Pin It I was at a chocolate party a couple weekends ago (don't you just love it when a friend sends you an invite to a party and chocolate is the only thing being served?) Anyway, she was wearing this fun leather cuff that looked a lot like an old belt that had been up-cycled. So I thought I'd give it a try. Finding the old belt was easy (closet), getting the right snaps and embellishment a little more tricky. Turns out that Michael's crafts had the best selection (although Beck Leather goods did have lots, they are pretty far from my house). I tried using snaps and the snap pliers that I already had, but it didn't work because the leather is too thick for the types of snaps you use on fabric. Instead, the ones I got at Michael's have a longer post to accommodate the thicker leather. I learned a new vocabulary term during this process, concho, which is the name for the metal decoration that can either have a screw-on back like mine or a rivet style (you can also buy fancy rivets that have crystals or turquoise or decorative silver).
Find a fun belt (mine conveniently already had holes to put the snap through)
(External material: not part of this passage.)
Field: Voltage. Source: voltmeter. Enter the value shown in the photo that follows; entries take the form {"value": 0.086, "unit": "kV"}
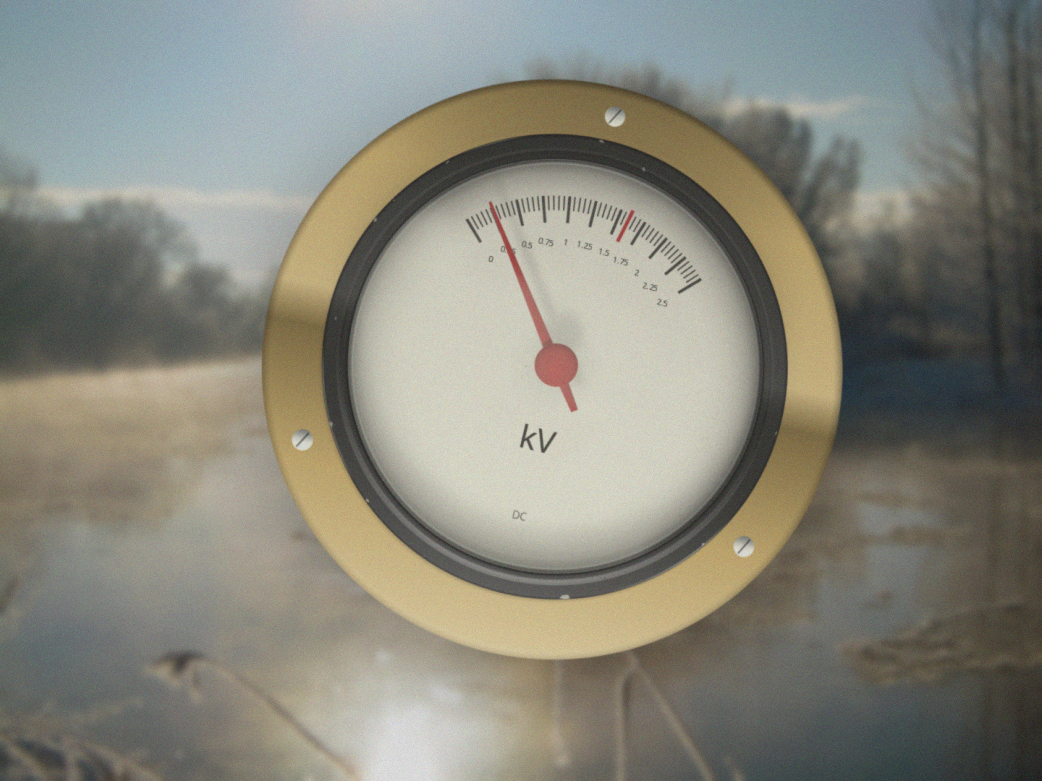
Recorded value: {"value": 0.25, "unit": "kV"}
Get a snap setter and anvil kit plus snaps (I used size 24 for the thick leather)-got the kit at Michael's for 7.99 (use your 40% off coupon for an even better deal). I put the 2 pieces that go together in the picture for when you are ready to assemble the snaps.
Place the button (nice side) of the snap upside down on the curved anvil.
Put the leather on the button part of the snap (upside down) and put the piece with the ring on it and set with the setting tool and a hammer. You will need to keep things straight in order for the snap to set correctly.
Duh, I had meant to put the button part of the snap on the other side of the bracelet so that the finished edge of the belt ended up on top, but its ok. Just make sure that before you set the snaps you don't have them both facing the same side, otherwise they won't line up to snap.
The concho has a screw back, so I just threaded it through a hole and used a screwdriver to tighten it up.